Hong Kong / USA,
1989, 85 min
Shown in 1990
CREDITS
OTHER
COMMENTS
Wayne Wang, Spencer Nakasako and Cora Miao (Mrs. Wayne Wang) in person.For those of you how think of Wayne Wang as a sweet-tempered director of films like Chan Is Missing and Eat a Bowl of Tea, get ready for his tangy side. Ostensibly the story of a nameless Asian-American hero negotiating "the Wild East," Wang's fifth feature is as much a sneering portrait of cultural decay, riotously stapled to an anti-travelogue of Hong Kong. The hero, a string-tied cowboy played by San Francisco's Spencer Nakasako, is on a courier mission. Unable to find the recipient of his mysterious valise, the pseudo-cowpoke descends to H.K.'s underworld.
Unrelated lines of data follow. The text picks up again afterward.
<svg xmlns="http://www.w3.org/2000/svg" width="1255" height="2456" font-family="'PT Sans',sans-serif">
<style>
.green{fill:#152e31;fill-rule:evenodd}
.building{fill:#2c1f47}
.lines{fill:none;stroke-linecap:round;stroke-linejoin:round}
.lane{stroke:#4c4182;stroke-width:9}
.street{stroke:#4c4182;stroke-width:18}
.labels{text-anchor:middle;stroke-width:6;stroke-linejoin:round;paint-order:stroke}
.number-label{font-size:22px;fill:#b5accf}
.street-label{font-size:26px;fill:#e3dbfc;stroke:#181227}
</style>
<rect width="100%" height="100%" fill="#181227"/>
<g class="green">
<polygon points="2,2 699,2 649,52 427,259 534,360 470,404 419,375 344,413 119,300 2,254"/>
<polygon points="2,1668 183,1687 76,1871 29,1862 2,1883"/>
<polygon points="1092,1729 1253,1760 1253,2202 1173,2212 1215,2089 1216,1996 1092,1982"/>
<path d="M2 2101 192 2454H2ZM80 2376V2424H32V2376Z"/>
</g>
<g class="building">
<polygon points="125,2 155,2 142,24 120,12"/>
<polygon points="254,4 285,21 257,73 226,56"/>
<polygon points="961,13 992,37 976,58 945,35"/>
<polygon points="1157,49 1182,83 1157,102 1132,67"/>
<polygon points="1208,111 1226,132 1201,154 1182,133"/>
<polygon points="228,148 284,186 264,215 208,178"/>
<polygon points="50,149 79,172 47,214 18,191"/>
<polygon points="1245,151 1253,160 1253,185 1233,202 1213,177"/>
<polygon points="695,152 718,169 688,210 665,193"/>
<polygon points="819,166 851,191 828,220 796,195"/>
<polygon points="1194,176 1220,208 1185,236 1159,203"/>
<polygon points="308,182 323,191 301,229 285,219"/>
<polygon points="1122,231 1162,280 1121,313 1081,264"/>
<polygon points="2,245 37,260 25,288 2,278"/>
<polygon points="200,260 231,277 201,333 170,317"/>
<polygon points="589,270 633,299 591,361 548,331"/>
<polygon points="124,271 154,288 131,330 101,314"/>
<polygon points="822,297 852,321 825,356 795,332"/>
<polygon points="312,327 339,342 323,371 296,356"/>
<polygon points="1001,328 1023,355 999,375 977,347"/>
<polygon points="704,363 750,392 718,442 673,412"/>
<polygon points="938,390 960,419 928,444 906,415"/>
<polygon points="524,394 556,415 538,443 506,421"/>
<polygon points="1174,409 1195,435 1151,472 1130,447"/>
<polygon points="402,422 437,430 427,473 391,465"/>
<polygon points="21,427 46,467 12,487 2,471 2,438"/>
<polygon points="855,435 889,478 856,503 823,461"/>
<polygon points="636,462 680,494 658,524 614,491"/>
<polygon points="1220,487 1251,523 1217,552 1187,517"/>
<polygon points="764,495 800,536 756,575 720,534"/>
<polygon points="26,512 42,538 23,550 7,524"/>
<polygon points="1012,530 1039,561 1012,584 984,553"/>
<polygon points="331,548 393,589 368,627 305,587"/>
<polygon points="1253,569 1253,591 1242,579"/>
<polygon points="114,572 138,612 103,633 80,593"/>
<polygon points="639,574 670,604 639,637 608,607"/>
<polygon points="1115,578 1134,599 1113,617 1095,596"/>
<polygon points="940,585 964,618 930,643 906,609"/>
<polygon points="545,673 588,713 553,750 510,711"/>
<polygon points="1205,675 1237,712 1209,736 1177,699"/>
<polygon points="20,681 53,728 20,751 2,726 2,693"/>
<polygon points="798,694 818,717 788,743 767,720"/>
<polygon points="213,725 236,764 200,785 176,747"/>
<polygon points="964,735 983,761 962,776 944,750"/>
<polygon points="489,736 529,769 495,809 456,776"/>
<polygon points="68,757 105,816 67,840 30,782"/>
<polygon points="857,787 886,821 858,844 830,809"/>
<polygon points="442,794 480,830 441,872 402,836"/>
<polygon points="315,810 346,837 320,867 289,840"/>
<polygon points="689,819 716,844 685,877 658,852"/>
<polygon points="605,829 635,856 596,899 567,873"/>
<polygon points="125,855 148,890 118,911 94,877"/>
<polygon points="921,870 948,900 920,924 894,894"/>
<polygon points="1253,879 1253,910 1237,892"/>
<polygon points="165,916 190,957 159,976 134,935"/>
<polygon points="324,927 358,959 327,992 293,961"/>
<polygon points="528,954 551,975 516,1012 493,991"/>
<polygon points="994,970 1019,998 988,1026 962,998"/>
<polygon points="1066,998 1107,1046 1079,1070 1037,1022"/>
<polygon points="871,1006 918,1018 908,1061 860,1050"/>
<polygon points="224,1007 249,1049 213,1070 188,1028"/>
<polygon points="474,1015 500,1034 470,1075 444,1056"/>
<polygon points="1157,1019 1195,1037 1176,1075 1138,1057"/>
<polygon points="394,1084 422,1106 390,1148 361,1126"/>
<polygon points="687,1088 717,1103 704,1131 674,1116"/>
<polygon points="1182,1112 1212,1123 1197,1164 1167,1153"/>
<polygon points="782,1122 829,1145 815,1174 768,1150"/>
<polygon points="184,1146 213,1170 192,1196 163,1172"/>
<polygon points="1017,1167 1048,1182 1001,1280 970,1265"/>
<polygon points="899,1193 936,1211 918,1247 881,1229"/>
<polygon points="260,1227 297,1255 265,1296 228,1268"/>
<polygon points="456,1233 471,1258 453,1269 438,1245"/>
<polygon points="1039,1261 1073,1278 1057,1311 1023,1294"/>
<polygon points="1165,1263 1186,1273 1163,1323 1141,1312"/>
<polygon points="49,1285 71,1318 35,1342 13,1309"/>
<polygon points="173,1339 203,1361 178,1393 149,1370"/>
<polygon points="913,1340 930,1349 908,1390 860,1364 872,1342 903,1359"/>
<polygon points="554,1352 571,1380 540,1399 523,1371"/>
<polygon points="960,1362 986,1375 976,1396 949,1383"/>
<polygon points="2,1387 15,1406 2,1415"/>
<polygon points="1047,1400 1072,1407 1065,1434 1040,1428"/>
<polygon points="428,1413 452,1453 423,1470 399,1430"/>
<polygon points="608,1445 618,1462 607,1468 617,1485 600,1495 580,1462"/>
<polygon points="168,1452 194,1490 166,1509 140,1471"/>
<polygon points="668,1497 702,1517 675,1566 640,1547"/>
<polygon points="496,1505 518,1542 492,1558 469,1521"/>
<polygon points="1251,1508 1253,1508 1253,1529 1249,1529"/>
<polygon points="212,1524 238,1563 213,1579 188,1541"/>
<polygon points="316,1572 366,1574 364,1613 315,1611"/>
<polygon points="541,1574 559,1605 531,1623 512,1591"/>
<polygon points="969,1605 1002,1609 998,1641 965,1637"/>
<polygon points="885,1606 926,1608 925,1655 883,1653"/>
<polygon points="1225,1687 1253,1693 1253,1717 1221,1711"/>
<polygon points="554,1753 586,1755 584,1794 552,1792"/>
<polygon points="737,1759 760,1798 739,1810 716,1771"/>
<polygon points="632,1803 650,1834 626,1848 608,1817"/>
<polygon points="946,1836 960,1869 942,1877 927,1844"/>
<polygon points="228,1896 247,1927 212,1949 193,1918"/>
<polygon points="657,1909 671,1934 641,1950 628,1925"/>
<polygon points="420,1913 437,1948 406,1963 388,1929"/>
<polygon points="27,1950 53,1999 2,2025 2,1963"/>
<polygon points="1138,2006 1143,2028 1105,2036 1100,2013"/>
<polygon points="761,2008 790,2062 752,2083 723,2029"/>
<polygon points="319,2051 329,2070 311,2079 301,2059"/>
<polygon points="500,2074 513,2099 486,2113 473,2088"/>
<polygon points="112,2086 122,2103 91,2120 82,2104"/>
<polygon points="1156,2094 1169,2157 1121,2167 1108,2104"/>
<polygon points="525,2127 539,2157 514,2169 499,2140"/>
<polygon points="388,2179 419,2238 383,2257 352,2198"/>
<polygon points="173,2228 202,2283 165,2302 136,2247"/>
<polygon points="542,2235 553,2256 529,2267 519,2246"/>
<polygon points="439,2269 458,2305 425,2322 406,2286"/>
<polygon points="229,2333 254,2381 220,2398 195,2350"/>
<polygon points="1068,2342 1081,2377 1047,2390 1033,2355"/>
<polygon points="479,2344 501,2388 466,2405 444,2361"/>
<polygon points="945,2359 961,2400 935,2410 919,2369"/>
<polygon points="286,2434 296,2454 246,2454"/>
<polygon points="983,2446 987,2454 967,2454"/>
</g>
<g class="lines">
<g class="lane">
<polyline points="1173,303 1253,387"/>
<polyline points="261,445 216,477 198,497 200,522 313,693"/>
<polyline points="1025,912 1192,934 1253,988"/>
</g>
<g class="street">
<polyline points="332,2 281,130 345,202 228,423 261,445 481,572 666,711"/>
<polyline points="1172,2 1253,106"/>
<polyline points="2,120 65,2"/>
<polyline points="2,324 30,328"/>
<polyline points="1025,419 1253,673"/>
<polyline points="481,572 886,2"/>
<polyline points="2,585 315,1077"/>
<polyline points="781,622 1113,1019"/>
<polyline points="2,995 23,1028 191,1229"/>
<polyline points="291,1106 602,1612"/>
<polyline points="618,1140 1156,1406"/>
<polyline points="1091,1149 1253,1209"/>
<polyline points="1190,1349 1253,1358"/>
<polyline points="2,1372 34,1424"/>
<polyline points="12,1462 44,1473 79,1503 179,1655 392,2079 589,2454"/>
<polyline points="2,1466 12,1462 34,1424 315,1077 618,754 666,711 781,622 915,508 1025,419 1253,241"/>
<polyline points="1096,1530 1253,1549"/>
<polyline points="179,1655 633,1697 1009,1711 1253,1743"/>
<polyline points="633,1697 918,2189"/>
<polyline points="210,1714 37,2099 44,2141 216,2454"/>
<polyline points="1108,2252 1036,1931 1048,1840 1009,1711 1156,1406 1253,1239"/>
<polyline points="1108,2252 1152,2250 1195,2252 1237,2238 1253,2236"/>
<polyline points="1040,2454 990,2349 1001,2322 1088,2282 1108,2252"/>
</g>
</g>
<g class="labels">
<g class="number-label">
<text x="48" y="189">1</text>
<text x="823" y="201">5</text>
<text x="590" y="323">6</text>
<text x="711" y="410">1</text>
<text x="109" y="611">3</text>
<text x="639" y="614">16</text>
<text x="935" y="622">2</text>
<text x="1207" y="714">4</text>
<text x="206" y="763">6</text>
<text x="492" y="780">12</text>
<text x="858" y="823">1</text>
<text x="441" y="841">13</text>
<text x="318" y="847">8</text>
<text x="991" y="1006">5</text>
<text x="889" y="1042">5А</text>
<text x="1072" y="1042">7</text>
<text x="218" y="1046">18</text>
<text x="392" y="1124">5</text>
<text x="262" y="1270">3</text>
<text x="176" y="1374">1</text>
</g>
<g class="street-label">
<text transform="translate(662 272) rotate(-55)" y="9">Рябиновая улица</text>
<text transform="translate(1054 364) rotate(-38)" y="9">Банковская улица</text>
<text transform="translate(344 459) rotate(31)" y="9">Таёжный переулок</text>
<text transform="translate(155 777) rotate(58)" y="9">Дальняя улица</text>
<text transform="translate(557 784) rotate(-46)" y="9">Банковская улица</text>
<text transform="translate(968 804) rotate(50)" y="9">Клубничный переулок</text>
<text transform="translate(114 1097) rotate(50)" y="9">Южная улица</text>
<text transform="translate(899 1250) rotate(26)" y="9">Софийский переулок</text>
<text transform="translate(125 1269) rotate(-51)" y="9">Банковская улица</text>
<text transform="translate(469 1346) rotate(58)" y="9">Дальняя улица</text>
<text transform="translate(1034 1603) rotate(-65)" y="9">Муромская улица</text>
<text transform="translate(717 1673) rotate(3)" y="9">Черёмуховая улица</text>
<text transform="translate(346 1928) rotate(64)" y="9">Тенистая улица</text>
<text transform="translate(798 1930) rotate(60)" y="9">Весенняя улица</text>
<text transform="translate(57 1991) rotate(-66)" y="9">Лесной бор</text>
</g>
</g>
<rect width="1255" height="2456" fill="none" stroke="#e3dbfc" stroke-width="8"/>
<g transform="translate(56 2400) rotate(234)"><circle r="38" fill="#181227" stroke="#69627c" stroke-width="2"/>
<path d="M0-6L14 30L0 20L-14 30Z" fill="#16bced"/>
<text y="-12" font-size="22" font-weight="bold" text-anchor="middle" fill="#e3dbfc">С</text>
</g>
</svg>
Along the way, he encounters a Triad mistress (played by Cora Miao), the Elvis of Asia, a prostitute with a gas mask, and a blind philosopher (played by local favorite Victor Wong). The Arbus-like oddballs are placed within an imploding narrative, detonated by lush, violent images—flash-frames of a severed hand, bound ducks flapping in a slaughterhouse. Cross-breeding the mythos of the Western with the steely gaze of the gangster film, Wang has corralled his most ambitious, most elliptical and certainly darkest film yet. Life Is Cheap… tallies up the excesses of traditional Chinese culture and sees it as a dim sum.